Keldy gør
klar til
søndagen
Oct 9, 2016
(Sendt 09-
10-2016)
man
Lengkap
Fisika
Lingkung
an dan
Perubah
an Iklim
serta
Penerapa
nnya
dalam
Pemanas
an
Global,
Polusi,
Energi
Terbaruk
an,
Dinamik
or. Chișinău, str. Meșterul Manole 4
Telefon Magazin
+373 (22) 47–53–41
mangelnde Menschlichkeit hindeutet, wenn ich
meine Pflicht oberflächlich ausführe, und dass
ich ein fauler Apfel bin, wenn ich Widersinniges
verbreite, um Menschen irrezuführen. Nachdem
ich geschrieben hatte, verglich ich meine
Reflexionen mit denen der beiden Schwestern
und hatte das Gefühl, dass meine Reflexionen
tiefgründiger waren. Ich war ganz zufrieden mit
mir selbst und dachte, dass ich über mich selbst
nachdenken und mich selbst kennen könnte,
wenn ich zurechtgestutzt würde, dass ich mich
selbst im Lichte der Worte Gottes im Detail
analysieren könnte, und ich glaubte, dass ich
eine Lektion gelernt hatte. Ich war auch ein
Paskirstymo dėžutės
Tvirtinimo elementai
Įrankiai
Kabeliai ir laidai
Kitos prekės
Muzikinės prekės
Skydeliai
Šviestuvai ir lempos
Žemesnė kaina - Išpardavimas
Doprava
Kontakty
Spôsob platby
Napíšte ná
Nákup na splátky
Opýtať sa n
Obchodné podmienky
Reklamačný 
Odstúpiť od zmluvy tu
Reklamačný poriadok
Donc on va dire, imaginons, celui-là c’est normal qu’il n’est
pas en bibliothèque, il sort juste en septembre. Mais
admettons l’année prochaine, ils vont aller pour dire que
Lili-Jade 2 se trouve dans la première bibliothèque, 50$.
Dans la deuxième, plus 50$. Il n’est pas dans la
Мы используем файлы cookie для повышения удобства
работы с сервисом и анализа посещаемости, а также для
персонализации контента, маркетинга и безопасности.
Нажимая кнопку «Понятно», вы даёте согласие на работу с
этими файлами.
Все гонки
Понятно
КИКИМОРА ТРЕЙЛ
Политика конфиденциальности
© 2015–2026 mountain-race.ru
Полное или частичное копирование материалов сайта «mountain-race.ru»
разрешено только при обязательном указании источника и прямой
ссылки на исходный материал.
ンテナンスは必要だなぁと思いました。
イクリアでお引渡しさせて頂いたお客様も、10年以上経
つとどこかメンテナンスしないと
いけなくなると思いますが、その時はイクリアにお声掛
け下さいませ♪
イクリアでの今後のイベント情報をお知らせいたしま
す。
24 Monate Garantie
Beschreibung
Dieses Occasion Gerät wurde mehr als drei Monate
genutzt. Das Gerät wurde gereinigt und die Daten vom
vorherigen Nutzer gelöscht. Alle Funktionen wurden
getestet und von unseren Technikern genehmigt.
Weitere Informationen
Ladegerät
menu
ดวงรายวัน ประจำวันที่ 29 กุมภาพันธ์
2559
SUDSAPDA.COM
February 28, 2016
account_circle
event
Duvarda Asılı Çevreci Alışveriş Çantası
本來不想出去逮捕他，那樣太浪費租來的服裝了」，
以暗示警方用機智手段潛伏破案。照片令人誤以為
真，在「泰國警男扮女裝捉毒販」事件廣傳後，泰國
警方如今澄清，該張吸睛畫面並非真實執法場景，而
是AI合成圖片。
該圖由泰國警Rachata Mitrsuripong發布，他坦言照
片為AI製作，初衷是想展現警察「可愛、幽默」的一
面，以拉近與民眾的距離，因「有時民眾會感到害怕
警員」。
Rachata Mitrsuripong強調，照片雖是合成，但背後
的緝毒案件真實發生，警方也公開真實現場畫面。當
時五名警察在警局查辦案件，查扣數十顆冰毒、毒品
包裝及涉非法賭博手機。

######

▶ YOUR OBJECTIVE
Reproduce the text of all the entries above line for line, keeping every character, space and line break unchanged.

▶ YOUR SOLUTION
Keldy gør
klar til
søndagen
Oct 9, 2016
(Sendt 09-
10-2016)
man
Lengkap
Fisika
Lingkung
an dan
Perubah
an Iklim
serta
Penerapa
nnya
dalam
Pemanas
an
Global,
Polusi,
Energi
Terbaruk
an,
Dinamik
or. Chișinău, str. Meșterul Manole 4
Telefon Magazin
+373 (22) 47–53–41
mangelnde Menschlichkeit hindeutet, wenn ich
meine Pflicht oberflächlich ausführe, und dass
ich ein fauler Apfel bin, wenn ich Widersinniges
verbreite, um Menschen irrezuführen. Nachdem
ich geschrieben hatte, verglich ich meine
Reflexionen mit denen der beiden Schwestern
und hatte das Gefühl, dass meine Reflexionen
tiefgründiger waren. Ich war ganz zufrieden mit
mir selbst und dachte, dass ich über mich selbst
nachdenken und mich selbst kennen könnte,
wenn ich zurechtgestutzt würde, dass ich mich
selbst im Lichte der Worte Gottes im Detail
analysieren könnte, und ich glaubte, dass ich
eine Lektion gelernt hatte. Ich war auch ein
Paskirstymo dėžutės
Tvirtinimo elementai
Įrankiai
Kabeliai ir laidai
Kitos prekės
Muzikinės prekės
Skydeliai
Šviestuvai ir lempos
Žemesnė kaina - Išpardavimas
Doprava
Kontakty
Spôsob platby
Napíšte ná
Nákup na splátky
Opýtať sa n
Obchodné podmienky
Reklamačný 
Odstúpiť od zmluvy tu
Reklamačný poriadok
Donc on va dire, imaginons, celui-là c’est normal qu’il n’est
pas en bibliothèque, il sort juste en septembre. Mais
admettons l’année prochaine, ils vont aller pour dire que
Lili-Jade 2 se trouve dans la première bibliothèque, 50$.
Dans la deuxième, plus 50$. Il n’est pas dans la
Мы используем файлы cookie для повышения удобства
работы с сервисом и анализа посещаемости, а также для
персонализации контента, маркетинга и безопасности.
Нажимая кнопку «Понятно», вы даёте согласие на работу с
этими файлами.
Все гонки
Понятно
КИКИМОРА ТРЕЙЛ
Политика конфиденциальности
© 2015–2026 mountain-race.ru
Полное или частичное копирование материалов сайта «mountain-race.ru»
разрешено только при обязательном указании источника и прямой
ссылки на исходный материал.
ンテナンスは必要だなぁと思いました。
イクリアでお引渡しさせて頂いたお客様も、10年以上経
つとどこかメンテナンスしないと
いけなくなると思いますが、その時はイクリアにお声掛
け下さいませ♪
イクリアでの今後のイベント情報をお知らせいたしま
す。
24 Monate Garantie
Beschreibung
Dieses Occasion Gerät wurde mehr als drei Monate
genutzt. Das Gerät wurde gereinigt und die Daten vom
vorherigen Nutzer gelöscht. Alle Funktionen wurden
getestet und von unseren Technikern genehmigt.
Weitere Informationen
Ladegerät
menu
ดวงรายวัน ประจำวันที่ 29 กุมภาพันธ์
2559
SUDSAPDA.COM
February 28, 2016
account_circle
event
Duvarda Asılı Çevreci Alışveriş Çantası
本來不想出去逮捕他，那樣太浪費租來的服裝了」，
以暗示警方用機智手段潛伏破案。照片令人誤以為
真，在「泰國警男扮女裝捉毒販」事件廣傳後，泰國
警方如今澄清，該張吸睛畫面並非真實執法場景，而
是AI合成圖片。
該圖由泰國警Rachata Mitrsuripong發布，他坦言照
片為AI製作，初衷是想展現警察「可愛、幽默」的一
面，以拉近與民眾的距離，因「有時民眾會感到害怕
警員」。
Rachata Mitrsuripong強調，照片雖是合成，但背後
的緝毒案件真實發生，警方也公開真實現場畫面。當
時五名警察在警局查辦案件，查扣數十顆冰毒、毒品
包裝及涉非法賭博手機。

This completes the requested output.